Unlocking Pb<sup>2+</sup> Sensing Potential in a DNA G-Quadruplex via Loop Modification with Fluorescent Chalcone Surrogates
Ryan E. Johnson, Makay T. Murray, D. Roby, Lucas J. Bycraft, Zachary R. Churcher, Saanya Yadav, Philip E. Johnson, Stacey D. Wetmore, Richard A. Manderville
Abstract
The ability of guanine (G)-rich DNA to bind toxic lead (Pb 2+ ) ions within a G-quadruplex (GQ) motif is a leading DNA biosensor strategy. A major analytical hurdle for GQ detection of Pb 2+ is competitive GQ templating by potassium (K + ) ions. We employ the on-strand DNA synthesis of internal fluorescent chalcone surrogates within the 15-mer thrombin binding aptamer (TBA15) to address this challenge. Replacement of thymidine at the 3-position (T3) within TBA15 with an indole-4-hydroxy-indanone (Ind4HI) chalcone strongly decreases K + -GQ stability while enhancing Pb 2+ -GQ stability to increase Pb 2+ binding specificity.
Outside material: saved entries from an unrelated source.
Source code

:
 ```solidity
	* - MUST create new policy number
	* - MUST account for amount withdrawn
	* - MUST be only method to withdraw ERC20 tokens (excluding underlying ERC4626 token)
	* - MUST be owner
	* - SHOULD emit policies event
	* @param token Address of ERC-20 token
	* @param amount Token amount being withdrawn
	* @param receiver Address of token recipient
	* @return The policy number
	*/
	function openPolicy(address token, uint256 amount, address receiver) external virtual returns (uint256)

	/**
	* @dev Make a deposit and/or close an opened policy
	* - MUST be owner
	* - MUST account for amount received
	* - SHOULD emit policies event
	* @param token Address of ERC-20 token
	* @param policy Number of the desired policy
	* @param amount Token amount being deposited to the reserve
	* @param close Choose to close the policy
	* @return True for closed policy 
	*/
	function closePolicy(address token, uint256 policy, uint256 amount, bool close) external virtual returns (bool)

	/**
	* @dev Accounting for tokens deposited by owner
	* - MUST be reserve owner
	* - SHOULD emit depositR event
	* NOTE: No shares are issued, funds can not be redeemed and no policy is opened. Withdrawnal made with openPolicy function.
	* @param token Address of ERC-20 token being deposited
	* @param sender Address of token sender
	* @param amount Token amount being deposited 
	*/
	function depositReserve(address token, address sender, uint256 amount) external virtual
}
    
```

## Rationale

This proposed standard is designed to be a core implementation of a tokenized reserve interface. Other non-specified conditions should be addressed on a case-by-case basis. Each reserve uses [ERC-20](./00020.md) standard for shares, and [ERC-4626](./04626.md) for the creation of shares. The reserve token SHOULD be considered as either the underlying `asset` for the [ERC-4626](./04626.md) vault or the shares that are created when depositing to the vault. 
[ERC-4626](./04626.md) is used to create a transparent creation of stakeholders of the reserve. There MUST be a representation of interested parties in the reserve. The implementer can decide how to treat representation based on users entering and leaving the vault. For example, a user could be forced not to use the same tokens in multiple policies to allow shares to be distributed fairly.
The new T3-Ind4HI probe exhibits a 15-fold increase in fluorescence intensity upon binding of Pb 2+ by the modified TBA15 and can detect 6.4 nM Pb 2+ in the presence of 10 mM K + . Thus, replacement of the T3 residue of TBA15 with the new Ind4HI probe modulates metal ion affinity by native TBA15 to solve the analytical challenge posed by K + in real water samples for detecting Pb 2+ to meet regulatory guidelines by using a GQ biosensor.